-------- Dataset records --------

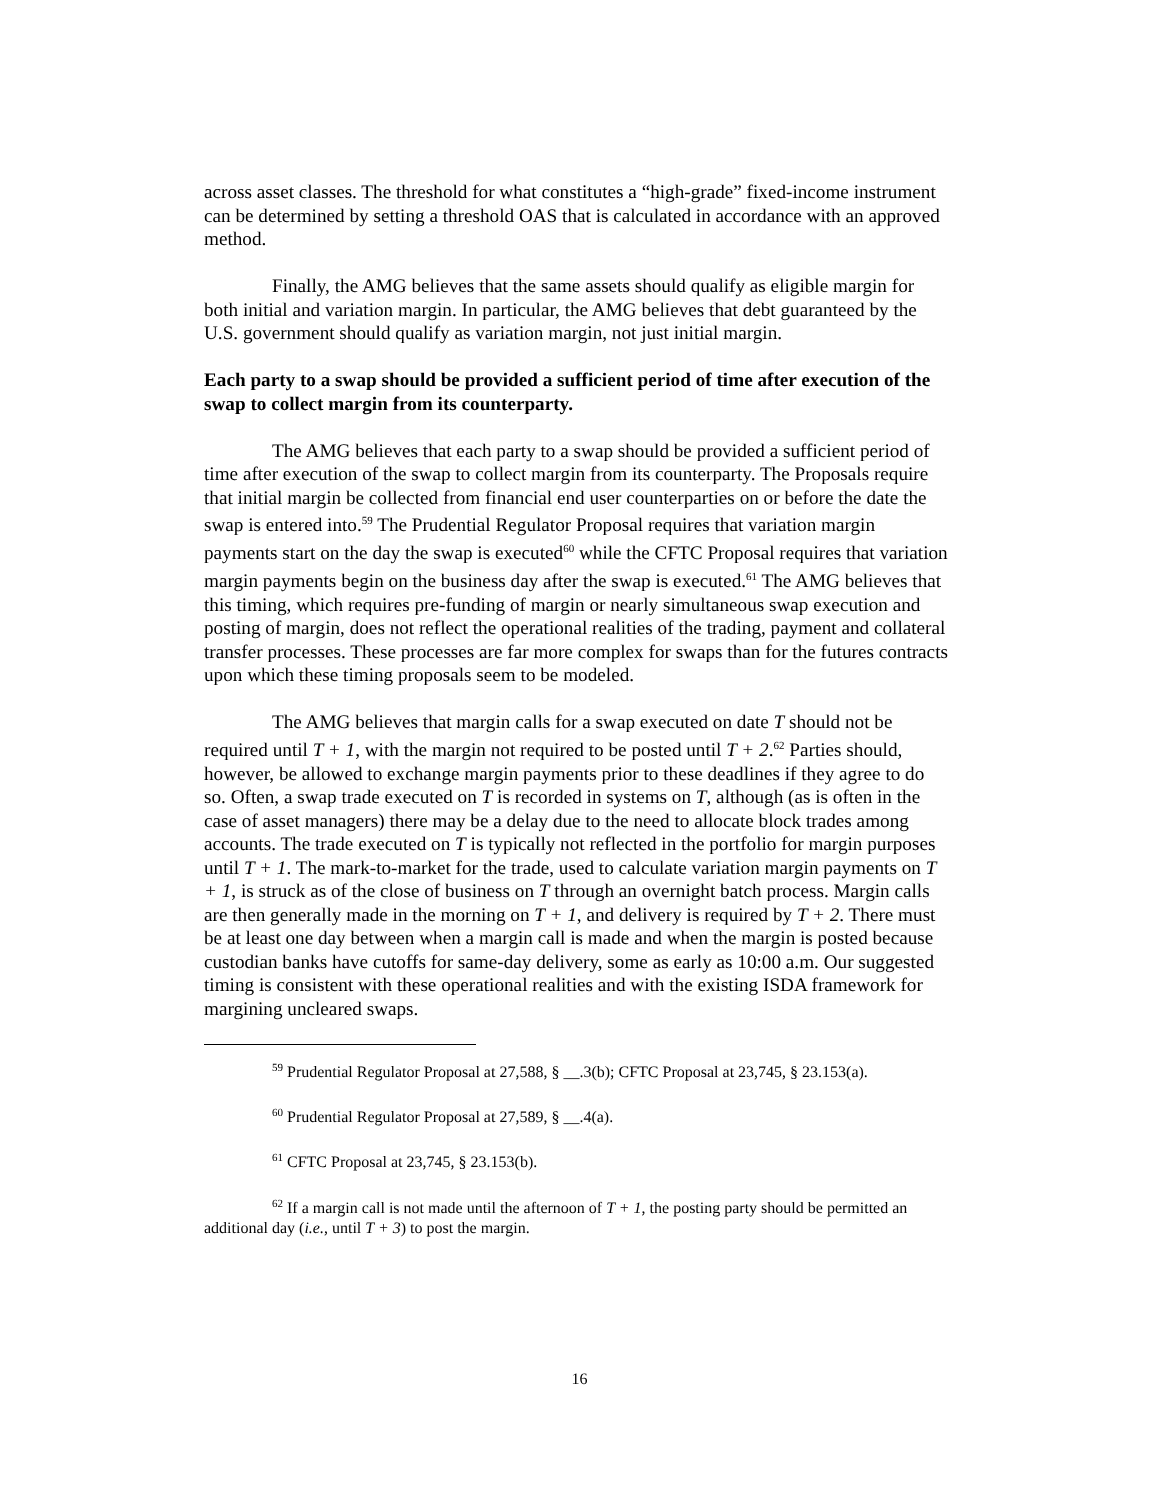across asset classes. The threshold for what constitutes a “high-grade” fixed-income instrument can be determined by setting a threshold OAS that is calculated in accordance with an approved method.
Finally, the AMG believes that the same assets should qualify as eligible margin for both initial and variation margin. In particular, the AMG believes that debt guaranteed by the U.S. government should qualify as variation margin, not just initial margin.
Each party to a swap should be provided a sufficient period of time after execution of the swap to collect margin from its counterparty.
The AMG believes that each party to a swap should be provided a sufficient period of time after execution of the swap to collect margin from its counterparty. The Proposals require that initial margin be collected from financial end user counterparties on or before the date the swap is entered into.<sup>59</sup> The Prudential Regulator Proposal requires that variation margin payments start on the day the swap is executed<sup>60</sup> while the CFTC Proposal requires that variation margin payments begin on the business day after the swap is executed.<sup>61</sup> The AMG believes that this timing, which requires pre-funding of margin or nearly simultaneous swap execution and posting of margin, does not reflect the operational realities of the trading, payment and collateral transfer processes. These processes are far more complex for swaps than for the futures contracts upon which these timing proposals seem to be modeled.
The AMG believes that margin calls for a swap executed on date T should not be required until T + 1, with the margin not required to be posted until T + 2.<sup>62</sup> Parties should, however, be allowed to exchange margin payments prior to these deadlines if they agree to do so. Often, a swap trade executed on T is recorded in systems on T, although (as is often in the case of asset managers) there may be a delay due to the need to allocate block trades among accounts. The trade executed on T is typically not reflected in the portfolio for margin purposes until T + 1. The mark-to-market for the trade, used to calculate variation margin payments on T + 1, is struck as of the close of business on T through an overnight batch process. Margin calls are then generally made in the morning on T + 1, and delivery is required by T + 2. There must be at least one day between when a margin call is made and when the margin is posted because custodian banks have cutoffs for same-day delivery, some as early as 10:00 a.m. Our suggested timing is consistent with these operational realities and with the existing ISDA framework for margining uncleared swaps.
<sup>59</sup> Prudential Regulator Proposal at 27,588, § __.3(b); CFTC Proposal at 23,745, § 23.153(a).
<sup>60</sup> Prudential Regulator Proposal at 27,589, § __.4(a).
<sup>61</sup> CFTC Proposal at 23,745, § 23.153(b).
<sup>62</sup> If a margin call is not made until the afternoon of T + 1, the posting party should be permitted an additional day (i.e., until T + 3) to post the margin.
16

--------

Show each line from the listing above that includes the word "Prudential".

The AMG believes that each party to a swap should be provided a sufficient period of time after execution of the swap to collect margin from its counterparty. The Proposals require that initial margin be collected from financial end user counterparties on or before the date the swap is entered into.<sup>59</sup> The Prudential Regulator Proposal requires that variation margin payments start on the day the swap is executed<sup>60</sup> while the CFTC Proposal requires that variation margin payments begin on the business day after the swap is executed.<sup>61</sup> The AMG believes that this timing, which requires pre-funding of margin or nearly simultaneous swap execution and posting of margin, does not reflect the operational realities of the trading, payment and collateral transfer processes. These processes are far more complex for swaps than for the futures contracts upon which these timing proposals seem to be modeled.
<sup>59</sup> Prudential Regulator Proposal at 27,588, § __.3(b); CFTC Proposal at 23,745, § 23.153(a).
<sup>60</sup> Prudential Regulator Proposal at 27,589, § __.4(a).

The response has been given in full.